Her activism focuses on re-entry services, decriminalizing mental illness, and ending the school-to-prison pipeline. And coming from a family of philanthropists, Nelson has always been involved in community organizing.
“I was always taught to fight for what we need in our community and give back,” she said.
Mack was selected for the award by the Wisconsin Community Services, which works with disenfranchised and highest risk residents. He works there as a peer support specialist, a job he landed after performing his one-man play about escaped slave, Joshua Glover, who was busted out of a Milwaukee jail after being apprehended in Wisconsin under the Fugitive Slave Act.
Mack knew as a kid he wanted to be on the stage from watching Garret Morris on “Saturday Night Live.” He got his acting chops thanks to his mother. He and his older brother would entertain guests when she hosted house parties. The two would recreate the dances of the Jackson Five that they saw on American Band Stand and Soul Train.
“That’s when I really started creating my own little skits,” said Mack, owner of Mack Production LLC. “I knew theater was where my calling was.”
Mack called being recognized for the award inspiring and invigorating.
“This is our Oscars for formerly incarcerated people,” he said. “The streets acknowledged us. The state of Wisconsin acknowledged us when we did wrong. So for us to acknowledge one another when we are doing right, that’s a great irony. Let’s get used to going after our dreams.”
Honoree Jason O’Malley agreed. “So often the media and everybody focuses on negative stories — people going back (to prison), people committing crimes and not highlighting or showcasing the stories that people are doing well. I am very thanks for that,” he said.
O’Malley was selected for the Correcting the Narrative award by the founder of the Wisconsin-based re-entry support program Fair Shake. He has worked with the founder on developing a better metric to determine how well returning citizens integrate back into society over the standard recidivism rate.
Not bad for someone who has always been good with numbers. O’Malley could be labeled as a math prodigy. But bad choices early in life landed him inside a federal prison in Pennsylvania for drug possession.

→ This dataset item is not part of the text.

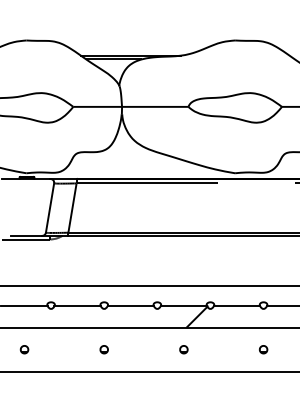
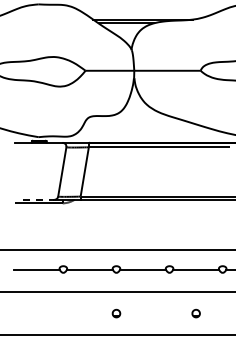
line: (26, 235) -> (38, 199), solid -> dashed
hatch: (197, 316) -> (209, 280), removed
part: (24, 349) -> (36, 313), removed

But he didn’t let his math skills go to waste. In prison, O’Malley tutored others in algebra and calculus. That didn’t stop once released. He continued to tutor formerly incarcerated individuals helping them prepare for their GED.
“I’ve been tutoring and helping people all my life,” O’Malley said, adding that the first person he tutored growing up in a low-income housing development in Warren, Ohio was his mother. He helped her study for the GED.
“So when I went to prison, the job that I wanted to get is tutoring. I was just going to do it just to get the money until I found out this is what I am supposed to be doing,” said O’Malley, an Ohio native who lives in Pittsburgh.
Now O’Malley is part of a burgeoning movement to push STEM education in conjunction with vocational education for the incarcerated and the formerly incarcerated. Individuals impacted by the criminal justice system should not be just limited to vocational training, he said.
He’s finishing his bachelor’s degree in anthropology at Youngstown State University and plans to get a master’s.
“I’m thankful to be recognized because I worked really hard at helping people all my life. So, it felt good to be validated,” O’Malley said.
He applauded Ross for highlighting the lives of returning citizens who are “still trying to work hard to change things.”